INTRODUCTION
Kidney stone disease is one of the most common urinary system diseases. It has a recurrence rate of up to 50% within five years [1]. Different treatment methods are available in patients with kidney stones according to the size and location of the stone. There are treatment alternatives in kidney stones, such as stone fragmentation with extracorporeal shock wave lithotripsy (ESWL), percutaneous nephrolithotomy (PNL), and retrograde intrarenal surgery (RIRS). PNL is a method of removing stones by first fragmenting them with lithotriptors after percutaneous entry into the kidney. Percutaneous access to the kidney was first reported in 1955 by Goodwin et al., and the first PNL procedure was described by Fernström in 1976 as a treatment option for kidney stones [2; 3]. However, with the introduction of ESWL in the early 1980s, the use of PNL has decreased but it can be an appropriate treatment method, especially for treating large or multiple kidney stones and stones located in the lower calyx [4]. The European Association of Urology (EAU) guidelines also recommend PNL as the first option in the treatment of kidney stones larger than 2 cm [5]. RIRS is the name given to the process of fragmenting the stone with a laser accessing the kidney through the ureter with a flexible ureterorenoscope. This technique has the advantages of using natural methods and patients requiring shorter hospital stay in the postoperative period. The success of RIRS is related to the size, hardness and location of the stone [6].
When kidney functions are impaired, blood urea and creatinine levels increase, but this may occur hours, even days later. Some markers are used in urine and blood to detect kidney dysfunction earlier. Among the markers that have been shown to be effective in determining kidney damage are some urinary enzymes [7], cystatin C, urine cytokines; myo-inositol oxygenase (MIOX), and kidney damage molecules [e.g., kidney injury molecule-1(KIM-1)] [8; 9].
Although there is no specific blood marker showing kidney damage, KIM-1 is released at high rates in proximal tubular cells after this damage. Although KIM-1 is mostly used as a urine marker for kidney damage, it has been revealed that it can also be detected in the blood to detect kidney injury [10; 11].
Gaut et al. used the Western blot technique and reported that the increase in myo-inositol oxygenase (MIOX), which has been demonstrated to be specific to proximal renal tubules, occurred approximately two days before the increase in the serum creatinine level in kidney damage, and therefore it can be used as a potential early diagnosis sign for acute kidney injury [12].
In this study, we aimed to reveal the possible acute kidney damage caused by these surgical techniques by measuring plasma KIM-1 and MIOX levels at the preoperative and postoperative fourth hour in patients who underwent PNL and RIRS, and to compare these two techniques in terms of these parameters.
MATERIAL AND METHOD
This study was conducted at the urology clinic of Erzincan Binali Yıldırım University between November 15, 2018 and February 15, 2020 in accordance with the principles of the Declaration of Helsinki, patient rights regulation and ethical rules, after receiving the ethics committee approval (numbered33216249_604.01.02.E.49628, dated November 9, 2018). Eighty patients scheduled for PNL or RIRS in our urology clinic were included in the study. The patients were informed about the study in advance, and their consent was obtained for participation in the study.

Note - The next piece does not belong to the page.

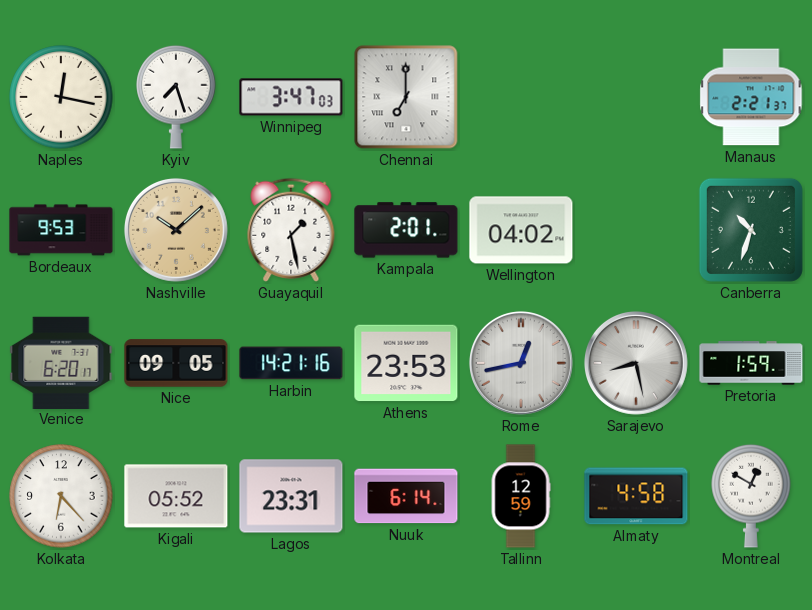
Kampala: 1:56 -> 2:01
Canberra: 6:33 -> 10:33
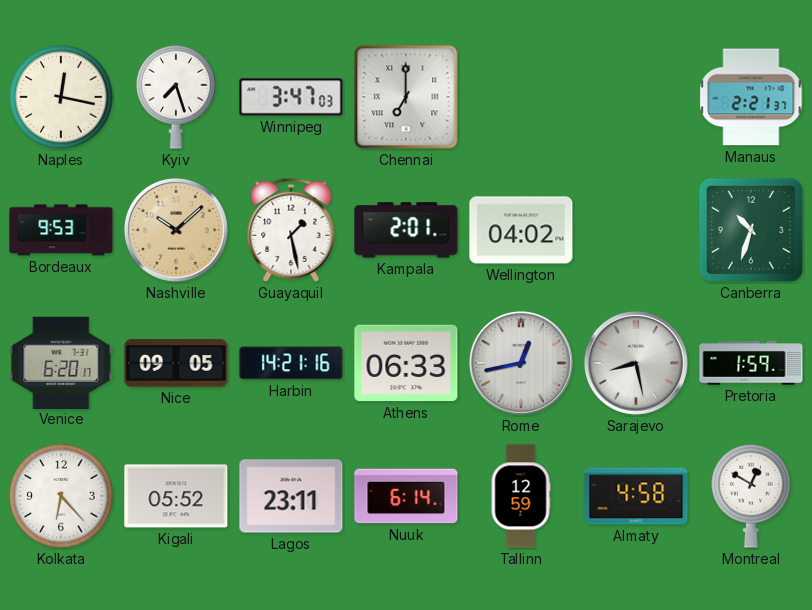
Athens: 23:53 -> 06:33
Lagos: 23:31 -> 23:11
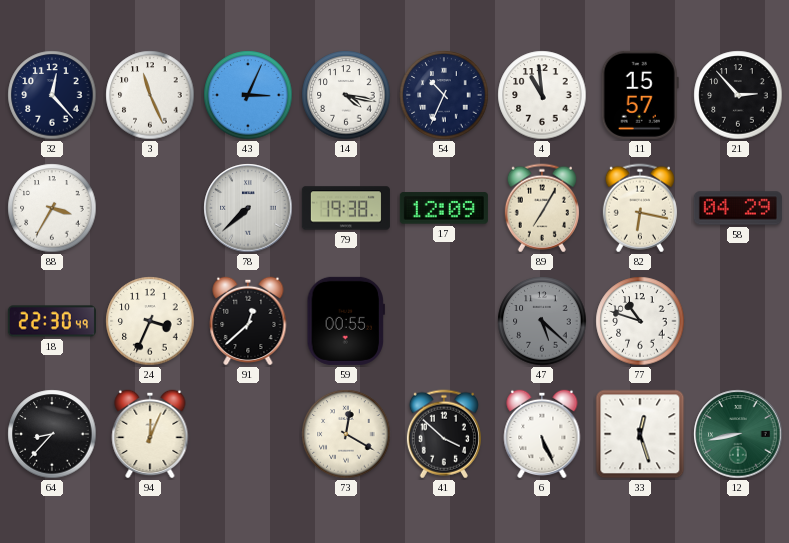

The patients’ age, gender, operation time, operation side, stone location, stone size, kidney entry points (in the PNL group), presence of postoperative residual stones, and length of hospital stay were recorded. Three patients were excluded from the study due to solitary kidney, 4 due to renal dysfunction, 1 due to skeletal deformity (scoliosis), and 1 due to ectopic kidney.
Preoperative complete blood count analysis, serum urea analysis, biochemical tests containing creatinine and blood parameters, posterior-anterior chest radiography, ECG, serological tests, and urine culture analysis were performed in all patients. In the postoperative period, complete blood count and urea creatinine values ​​were examined again. In order to reveal the presence of residual stones, non-contrast computed tomography was performed one month after the operation, and stones smaller than 4 mm were accepted as clinically insignificant residual fragments (CIRFs). Complete stone-free status and CIRFs were considered to indicate operative success. The Clavien classification was used to evaluate the complications that developed.
Venous blood samples were taken preoperatively and four hours after the operation from each patient who underwent surgery in our service and were included in the study. These samples were centrifuged and stored at -80 °C.